Alltech’s footprint in Ireland is not insignificant. Its European headquarters is situated outside Dunboyne, and in 2016 it bought Keenan, the Carlow-based agriculture machinery company. It runs its advanced management course or “mini MBA” out of UCD’s Michael Smurfit Graduate Business School, while the Dublin docklands-based Pearse Lyons Accelerator supports late-stage, ag-tech start-ups around the globe.

Though Ireland may well be Alltech’s spiritual home, it has always sought to develop a global presence. Lyons is already a 17-year veteran of the company. Not long out of college, he was dispatched to Serdan, a small Mexican town, where he headed up an Alltech fermentation plant that employs 300 people. “I went down initially to learn the process and ended up staying for 3½ years,” he says.

When the chance to experience first-hand China’s agribusiness landscapecame up in 2012, months after the introduction of one of Alltech’s leading ales to the local market, Lyons, who speaks five languages and has a working knowledge of Mandarin, jumped at the opportunity.

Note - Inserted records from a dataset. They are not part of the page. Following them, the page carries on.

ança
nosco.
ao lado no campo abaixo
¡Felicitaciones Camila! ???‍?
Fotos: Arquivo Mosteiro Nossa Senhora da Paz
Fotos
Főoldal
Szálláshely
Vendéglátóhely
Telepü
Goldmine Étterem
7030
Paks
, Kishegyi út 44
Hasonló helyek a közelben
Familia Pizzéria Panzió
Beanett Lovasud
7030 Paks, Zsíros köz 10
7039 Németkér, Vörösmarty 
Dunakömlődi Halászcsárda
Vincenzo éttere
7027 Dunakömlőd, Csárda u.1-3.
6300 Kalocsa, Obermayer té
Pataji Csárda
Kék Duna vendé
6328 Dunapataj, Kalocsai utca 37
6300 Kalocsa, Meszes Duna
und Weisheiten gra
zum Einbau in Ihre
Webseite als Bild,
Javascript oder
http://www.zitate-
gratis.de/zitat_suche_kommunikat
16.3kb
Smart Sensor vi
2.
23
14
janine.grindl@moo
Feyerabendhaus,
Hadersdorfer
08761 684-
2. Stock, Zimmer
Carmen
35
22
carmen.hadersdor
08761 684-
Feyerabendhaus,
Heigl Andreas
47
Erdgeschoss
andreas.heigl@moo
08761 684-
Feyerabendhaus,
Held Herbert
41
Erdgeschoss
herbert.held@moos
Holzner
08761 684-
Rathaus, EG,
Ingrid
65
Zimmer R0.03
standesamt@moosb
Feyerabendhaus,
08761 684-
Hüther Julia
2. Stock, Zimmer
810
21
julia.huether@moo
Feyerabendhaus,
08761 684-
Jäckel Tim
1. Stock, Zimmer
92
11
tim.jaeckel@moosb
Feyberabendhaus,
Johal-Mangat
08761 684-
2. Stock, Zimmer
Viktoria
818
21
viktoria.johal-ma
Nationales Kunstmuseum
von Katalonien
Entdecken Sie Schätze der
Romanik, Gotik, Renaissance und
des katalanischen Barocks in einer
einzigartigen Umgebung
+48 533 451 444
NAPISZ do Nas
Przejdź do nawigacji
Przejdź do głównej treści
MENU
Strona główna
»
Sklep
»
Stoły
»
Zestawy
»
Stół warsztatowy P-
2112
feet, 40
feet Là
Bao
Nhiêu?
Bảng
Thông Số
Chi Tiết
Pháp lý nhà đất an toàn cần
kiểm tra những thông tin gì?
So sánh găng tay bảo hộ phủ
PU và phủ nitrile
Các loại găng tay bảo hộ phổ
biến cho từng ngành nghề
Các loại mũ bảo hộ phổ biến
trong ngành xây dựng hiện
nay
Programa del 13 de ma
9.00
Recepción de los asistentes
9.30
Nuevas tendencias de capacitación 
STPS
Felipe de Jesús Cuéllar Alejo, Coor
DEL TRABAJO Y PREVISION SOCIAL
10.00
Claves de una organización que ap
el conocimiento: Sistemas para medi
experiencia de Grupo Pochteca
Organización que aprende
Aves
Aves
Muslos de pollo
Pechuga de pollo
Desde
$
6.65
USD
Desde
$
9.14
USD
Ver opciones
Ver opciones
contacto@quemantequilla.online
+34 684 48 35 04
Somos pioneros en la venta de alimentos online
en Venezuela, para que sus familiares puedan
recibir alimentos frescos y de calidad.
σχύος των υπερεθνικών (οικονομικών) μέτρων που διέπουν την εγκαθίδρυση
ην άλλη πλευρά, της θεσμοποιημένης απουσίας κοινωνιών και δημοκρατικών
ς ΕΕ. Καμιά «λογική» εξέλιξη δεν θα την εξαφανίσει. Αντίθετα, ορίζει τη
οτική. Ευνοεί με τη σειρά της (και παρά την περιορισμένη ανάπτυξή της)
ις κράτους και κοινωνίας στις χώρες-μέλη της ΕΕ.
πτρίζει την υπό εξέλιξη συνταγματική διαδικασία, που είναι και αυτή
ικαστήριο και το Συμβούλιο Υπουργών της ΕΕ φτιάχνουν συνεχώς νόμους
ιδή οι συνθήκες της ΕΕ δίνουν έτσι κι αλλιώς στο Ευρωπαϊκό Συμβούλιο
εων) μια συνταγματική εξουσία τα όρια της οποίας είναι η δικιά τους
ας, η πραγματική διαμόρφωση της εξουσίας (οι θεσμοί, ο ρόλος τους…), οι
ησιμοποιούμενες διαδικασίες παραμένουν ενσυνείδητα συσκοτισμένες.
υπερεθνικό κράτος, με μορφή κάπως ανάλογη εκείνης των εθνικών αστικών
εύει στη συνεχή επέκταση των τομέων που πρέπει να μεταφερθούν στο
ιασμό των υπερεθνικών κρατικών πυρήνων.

“China puts out five-year plans and says, ‘This is where we’re going.’ I found that extraordinarily useful, to say, ‘These are the issues they are looking at.’,” he says.

China is in the midst of working out critical agrifood issues such as environmental impact, self-sufficiency and transparency – issues Lyons feels many Irish companies excel in.

China and America

“You’ve got to go with a mindset of partnership. I think that people who go and want to make a deal – that’s not the way it’s going to work – it’s about seeing the long-term. You’ve got to commit. Go do a couple of visits – it’s not a place where you can figure everything out in one go. But that doesn’t mean don’t make money.”

As much as China is important in anchoring Alltech’s emerging markets portfolio, it’s been North America where the company is doubling down recently, a trend, Lyons says, that’s likely to continue for the next three to five years.

Among major recent acquisitions is Masterfeeds, an 88-year-old Canadian pre-mixing animal feed company that employs 500 people.

In 2015, Alltech bought Ridley, a Minnesota-based animal feed and nutrition company that had a 30 per cent share in the Canadian feed market, for $427 million.

And yet there are challenges aplenty. A year-long US trade war with China and increased tariffs by Europe and Canada have contributed to exports of American whiskey declining by 8 per cent late last year. "Trade disputes are something no business likes; it's an issue that the Kentucky Distillers Association has been talking a lot about," says Lyons. "[But] we're pretty niche."